Muhtemelen bir çoğumuz ilk çiçeklerimizi sevgililerimizden almışızdır ve bundan dolayı çiçeğin taşıdığı anlam bizler için çok değerlidir. Özellikle doğum günlerinde gelen hediyeler arasında en çok merakla beklediğimiz özel kişiden gelen hediye değil midir?. Bir buket gül yüzümüzde güzel bir tebessüm oluşturmaya yeterli bir özelliktedir ve başka hediyelerle de kıyaslanamaz çünkü taşıdığı anlam çok büyüktür.

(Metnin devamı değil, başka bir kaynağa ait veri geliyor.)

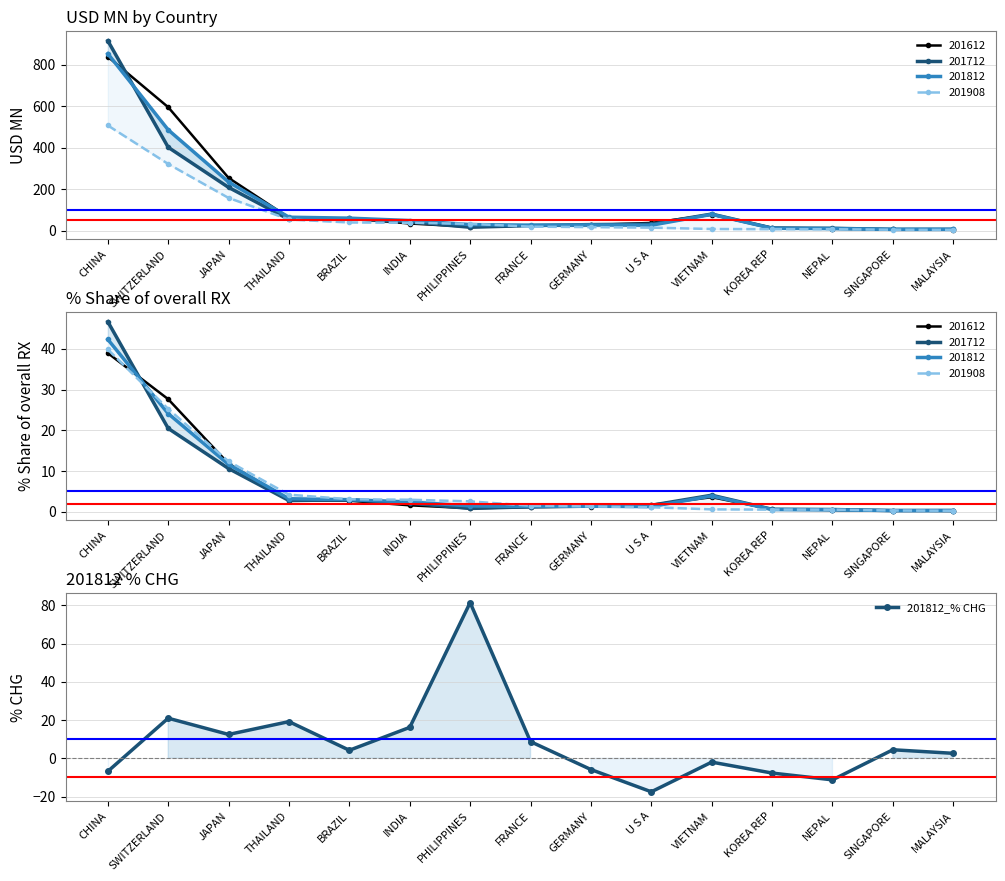

The value at JAPAN is 7.6. True or false?

False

Ve gelelim çiçeklerin hayat süresine “her güzel şey kısa sürer” misali, maalesef çiçeklerin ömürleri de kısa sürer. Bir kelebek düşünün; nasıl da benzer renkleriyle çiçeklere, nasıl da güzeldir kanatlarındaki renkler bakmaya doyamazsınız ama onun ömrü de 1 gün kadar kısadır fakat çiçeklerin çok büyük bir farkı vardır Kelebeklerden. Solduktan sonra tekrar saklayabiliriz Hatta sonbaharı andırır. Çiçeklerin rengi solduktan sonra farklı bir haz duygusu yaşatır insana…
Kısacası her hediyenin, alan kişi ya da kabul eden kişi tarafından bir değeri vardır ama varolan bir gerçek de şudur ki; Çiçeğin yeri diğer hediyelerle kıyaslanamaz, kişi üzerindeki yaratığı hissiyat paha biçilemezdir.